Nothing may be left out or changed. Print every entry.

### Saved entries
--------------------------------

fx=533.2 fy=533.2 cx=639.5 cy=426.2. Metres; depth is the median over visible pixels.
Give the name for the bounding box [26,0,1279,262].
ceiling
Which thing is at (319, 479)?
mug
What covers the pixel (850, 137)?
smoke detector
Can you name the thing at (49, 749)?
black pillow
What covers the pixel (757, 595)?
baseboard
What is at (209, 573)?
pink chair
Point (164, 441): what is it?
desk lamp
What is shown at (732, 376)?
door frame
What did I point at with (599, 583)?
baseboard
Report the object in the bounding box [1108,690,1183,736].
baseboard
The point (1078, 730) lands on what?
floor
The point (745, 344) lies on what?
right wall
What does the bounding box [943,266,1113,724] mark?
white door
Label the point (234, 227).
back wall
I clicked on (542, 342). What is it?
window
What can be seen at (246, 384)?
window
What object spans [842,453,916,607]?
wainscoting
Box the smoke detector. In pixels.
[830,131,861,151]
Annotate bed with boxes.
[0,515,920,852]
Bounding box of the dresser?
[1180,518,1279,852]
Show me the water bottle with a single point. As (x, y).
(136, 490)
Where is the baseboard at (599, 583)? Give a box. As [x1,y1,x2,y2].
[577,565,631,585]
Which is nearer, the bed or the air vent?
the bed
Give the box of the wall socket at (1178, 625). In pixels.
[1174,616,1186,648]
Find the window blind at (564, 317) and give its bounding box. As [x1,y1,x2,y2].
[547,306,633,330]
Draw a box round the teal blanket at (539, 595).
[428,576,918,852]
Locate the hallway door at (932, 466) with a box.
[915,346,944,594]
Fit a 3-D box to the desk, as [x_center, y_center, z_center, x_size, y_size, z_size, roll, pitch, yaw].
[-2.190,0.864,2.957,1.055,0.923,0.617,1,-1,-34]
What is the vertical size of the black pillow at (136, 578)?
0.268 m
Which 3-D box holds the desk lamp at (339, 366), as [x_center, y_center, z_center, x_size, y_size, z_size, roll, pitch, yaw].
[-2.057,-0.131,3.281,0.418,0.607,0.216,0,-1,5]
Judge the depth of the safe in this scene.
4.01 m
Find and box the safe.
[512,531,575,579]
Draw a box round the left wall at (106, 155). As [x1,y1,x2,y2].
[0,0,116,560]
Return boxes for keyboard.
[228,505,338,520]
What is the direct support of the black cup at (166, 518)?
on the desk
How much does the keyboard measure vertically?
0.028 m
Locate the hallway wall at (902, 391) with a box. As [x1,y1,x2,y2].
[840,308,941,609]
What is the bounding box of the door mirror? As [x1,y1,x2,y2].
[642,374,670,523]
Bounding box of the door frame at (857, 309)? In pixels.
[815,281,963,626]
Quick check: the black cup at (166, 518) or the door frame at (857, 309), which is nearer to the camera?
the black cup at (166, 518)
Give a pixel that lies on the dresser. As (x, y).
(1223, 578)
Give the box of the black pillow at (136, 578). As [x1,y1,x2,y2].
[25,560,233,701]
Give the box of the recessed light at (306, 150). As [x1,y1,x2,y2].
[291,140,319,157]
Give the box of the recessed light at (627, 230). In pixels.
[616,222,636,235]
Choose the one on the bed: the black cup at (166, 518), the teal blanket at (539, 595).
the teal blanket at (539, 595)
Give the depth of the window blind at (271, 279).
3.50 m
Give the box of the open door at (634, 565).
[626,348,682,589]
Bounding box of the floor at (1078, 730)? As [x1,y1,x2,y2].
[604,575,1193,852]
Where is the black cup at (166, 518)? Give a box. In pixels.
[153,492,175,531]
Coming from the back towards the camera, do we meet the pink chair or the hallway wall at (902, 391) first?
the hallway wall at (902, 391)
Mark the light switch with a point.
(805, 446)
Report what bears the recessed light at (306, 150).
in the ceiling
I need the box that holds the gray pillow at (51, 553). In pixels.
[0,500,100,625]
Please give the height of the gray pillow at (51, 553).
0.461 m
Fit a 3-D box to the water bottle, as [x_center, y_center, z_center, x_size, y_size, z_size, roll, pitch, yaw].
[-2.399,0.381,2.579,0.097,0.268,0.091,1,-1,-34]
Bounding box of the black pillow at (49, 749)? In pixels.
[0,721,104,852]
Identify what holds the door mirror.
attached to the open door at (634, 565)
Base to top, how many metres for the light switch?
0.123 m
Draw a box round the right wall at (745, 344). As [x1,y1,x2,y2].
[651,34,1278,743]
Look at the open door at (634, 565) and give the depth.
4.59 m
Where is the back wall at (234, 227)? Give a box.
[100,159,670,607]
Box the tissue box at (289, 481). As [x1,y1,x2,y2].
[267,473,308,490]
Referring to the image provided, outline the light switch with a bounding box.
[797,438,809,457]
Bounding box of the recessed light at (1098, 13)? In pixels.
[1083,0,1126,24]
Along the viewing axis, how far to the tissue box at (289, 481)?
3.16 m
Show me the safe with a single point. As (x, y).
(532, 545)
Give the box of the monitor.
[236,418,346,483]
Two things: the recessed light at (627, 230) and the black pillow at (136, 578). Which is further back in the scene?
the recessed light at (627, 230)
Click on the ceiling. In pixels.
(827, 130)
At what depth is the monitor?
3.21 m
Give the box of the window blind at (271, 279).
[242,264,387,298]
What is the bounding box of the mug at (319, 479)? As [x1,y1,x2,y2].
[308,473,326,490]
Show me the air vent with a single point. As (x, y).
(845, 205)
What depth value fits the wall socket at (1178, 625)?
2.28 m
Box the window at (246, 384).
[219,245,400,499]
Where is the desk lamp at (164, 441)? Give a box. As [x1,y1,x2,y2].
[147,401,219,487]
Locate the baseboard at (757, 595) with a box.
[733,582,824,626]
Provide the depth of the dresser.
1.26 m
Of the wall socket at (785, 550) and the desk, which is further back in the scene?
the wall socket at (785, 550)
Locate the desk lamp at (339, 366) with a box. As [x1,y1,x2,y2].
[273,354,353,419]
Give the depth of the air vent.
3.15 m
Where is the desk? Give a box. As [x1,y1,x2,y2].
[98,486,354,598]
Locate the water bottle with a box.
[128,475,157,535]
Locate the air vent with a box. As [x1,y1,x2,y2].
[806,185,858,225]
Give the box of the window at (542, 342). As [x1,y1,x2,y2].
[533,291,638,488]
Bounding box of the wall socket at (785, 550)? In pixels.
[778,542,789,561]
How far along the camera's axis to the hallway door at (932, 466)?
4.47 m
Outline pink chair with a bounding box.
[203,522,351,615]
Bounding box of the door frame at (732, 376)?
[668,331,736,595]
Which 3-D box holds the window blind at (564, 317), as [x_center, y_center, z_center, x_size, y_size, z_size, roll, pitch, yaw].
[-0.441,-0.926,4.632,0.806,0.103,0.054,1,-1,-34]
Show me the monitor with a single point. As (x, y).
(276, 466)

--------------------------------

### YOUR SOLUTION
fx=533.2 fy=533.2 cx=639.5 cy=426.2. Metres; depth is the median over visible pixels.
Give the name for the bounding box [26,0,1279,262].
ceiling
Which thing is at (319, 479)?
mug
What covers the pixel (850, 137)?
smoke detector
Can you name the thing at (49, 749)?
black pillow
What covers the pixel (757, 595)?
baseboard
What is at (209, 573)?
pink chair
Point (164, 441): what is it?
desk lamp
What is shown at (732, 376)?
door frame
What did I point at with (599, 583)?
baseboard
Report the object in the bounding box [1108,690,1183,736].
baseboard
The point (1078, 730) lands on what?
floor
The point (745, 344) lies on what?
right wall
What does the bounding box [943,266,1113,724] mark?
white door
Label the point (234, 227).
back wall
I clicked on (542, 342). What is it?
window
What can be seen at (246, 384)?
window
What object spans [842,453,916,607]?
wainscoting
Box the smoke detector. In pixels.
[830,131,861,151]
Annotate bed with boxes.
[0,515,920,852]
Bounding box of the dresser?
[1180,518,1279,852]
Show me the water bottle with a single point. As (x, y).
(136, 490)
Where is the baseboard at (599, 583)? Give a box. As [x1,y1,x2,y2].
[577,565,631,585]
Which is nearer, the bed or the air vent?
the bed
Give the box of the wall socket at (1178, 625). In pixels.
[1174,616,1186,648]
Find the window blind at (564, 317) and give its bounding box. As [x1,y1,x2,y2].
[547,306,633,330]
Draw a box round the teal blanket at (539, 595).
[428,576,918,852]
Locate the hallway door at (932, 466) with a box.
[915,346,944,594]
Fit a 3-D box to the desk, as [x_center, y_center, z_center, x_size, y_size, z_size, roll, pitch, yaw].
[-2.190,0.864,2.957,1.055,0.923,0.617,1,-1,-34]
What is the vertical size of the black pillow at (136, 578)?
0.268 m
Which 3-D box holds the desk lamp at (339, 366), as [x_center, y_center, z_center, x_size, y_size, z_size, roll, pitch, yaw].
[-2.057,-0.131,3.281,0.418,0.607,0.216,0,-1,5]
Judge the depth of the safe in this scene.
4.01 m
Find and box the safe.
[512,531,575,579]
Draw a box round the left wall at (106, 155). As [x1,y1,x2,y2].
[0,0,116,560]
Return boxes for keyboard.
[228,505,338,520]
What is the direct support of the black cup at (166, 518)?
on the desk
How much does the keyboard measure vertically?
0.028 m
Locate the hallway wall at (902, 391) with a box. As [x1,y1,x2,y2].
[840,308,941,609]
What is the bounding box of the door mirror? As [x1,y1,x2,y2].
[642,374,670,523]
Bounding box of the door frame at (857, 309)? In pixels.
[815,281,963,626]
Quick check: the black cup at (166, 518) or the door frame at (857, 309), which is nearer to the camera?
the black cup at (166, 518)
Give a pixel that lies on the dresser. As (x, y).
(1223, 578)
Give the box of the black pillow at (136, 578). As [x1,y1,x2,y2].
[25,560,233,701]
Give the box of the recessed light at (306, 150). As [x1,y1,x2,y2].
[291,140,319,157]
Give the box of the recessed light at (627, 230). In pixels.
[616,222,636,235]
Choose the one on the bed: the black cup at (166, 518), the teal blanket at (539, 595).
the teal blanket at (539, 595)
Give the depth of the window blind at (271, 279).
3.50 m
Give the box of the open door at (634, 565).
[626,348,682,589]
Bounding box of the floor at (1078, 730)? As [x1,y1,x2,y2].
[604,575,1193,852]
Where is the black cup at (166, 518)? Give a box. In pixels.
[153,492,175,531]
Coming from the back towards the camera, do we meet the pink chair or the hallway wall at (902, 391) first?
the hallway wall at (902, 391)
Mark the light switch with a point.
(805, 446)
Report what bears the recessed light at (306, 150).
in the ceiling
I need the box that holds the gray pillow at (51, 553). In pixels.
[0,500,100,625]
Please give the height of the gray pillow at (51, 553).
0.461 m
Fit a 3-D box to the water bottle, as [x_center, y_center, z_center, x_size, y_size, z_size, roll, pitch, yaw].
[-2.399,0.381,2.579,0.097,0.268,0.091,1,-1,-34]
Bounding box of the black pillow at (49, 749)? In pixels.
[0,721,104,852]
Identify what holds the door mirror.
attached to the open door at (634, 565)
Base to top, how many metres for the light switch?
0.123 m
Draw a box round the right wall at (745, 344). As [x1,y1,x2,y2].
[651,34,1278,743]
Look at the open door at (634, 565) and give the depth.
4.59 m
Where is the back wall at (234, 227)? Give a box.
[100,159,670,607]
Box the tissue box at (289, 481). As [x1,y1,x2,y2].
[267,473,308,490]
Referring to the image provided, outline the light switch with a bounding box.
[797,438,809,457]
Bounding box of the recessed light at (1098, 13)? In pixels.
[1083,0,1126,24]
Along the viewing axis, how far to the tissue box at (289, 481)?
3.16 m
Show me the safe with a single point. As (x, y).
(532, 545)
Give the box of the monitor.
[236,418,346,483]
Two things: the recessed light at (627, 230) and the black pillow at (136, 578). Which is further back in the scene?
the recessed light at (627, 230)
Click on the ceiling. In pixels.
(827, 130)
At what depth is the monitor?
3.21 m
Give the box of the window blind at (271, 279).
[242,264,387,298]
What is the bounding box of the mug at (319, 479)? As [x1,y1,x2,y2].
[308,473,326,490]
Show me the air vent with a single point. As (x, y).
(845, 205)
What depth value fits the wall socket at (1178, 625)?
2.28 m
Box the window at (246, 384).
[219,245,400,499]
Where is the desk lamp at (164, 441)? Give a box. As [x1,y1,x2,y2].
[147,401,219,487]
Locate the baseboard at (757, 595) with a box.
[733,582,824,626]
Provide the depth of the dresser.
1.26 m
Of the wall socket at (785, 550) and the desk, which is further back in the scene?
the wall socket at (785, 550)
Locate the desk lamp at (339, 366) with a box. As [x1,y1,x2,y2].
[273,354,353,419]
Give the depth of the air vent.
3.15 m
Where is the desk? Give a box. As [x1,y1,x2,y2].
[98,486,354,598]
Locate the water bottle with a box.
[128,475,157,535]
Locate the air vent with a box. As [x1,y1,x2,y2].
[806,185,858,225]
Give the box of the window at (542, 342). As [x1,y1,x2,y2].
[533,291,638,488]
Bounding box of the wall socket at (785, 550)? In pixels.
[778,542,789,561]
How far along the camera's axis to the hallway door at (932, 466)?
4.47 m
Outline pink chair with a bounding box.
[203,522,351,615]
Bounding box of the door frame at (732, 376)?
[668,331,736,595]
Which 3-D box holds the window blind at (564, 317), as [x_center, y_center, z_center, x_size, y_size, z_size, roll, pitch, yaw].
[-0.441,-0.926,4.632,0.806,0.103,0.054,1,-1,-34]
Show me the monitor with a single point. As (x, y).
(276, 466)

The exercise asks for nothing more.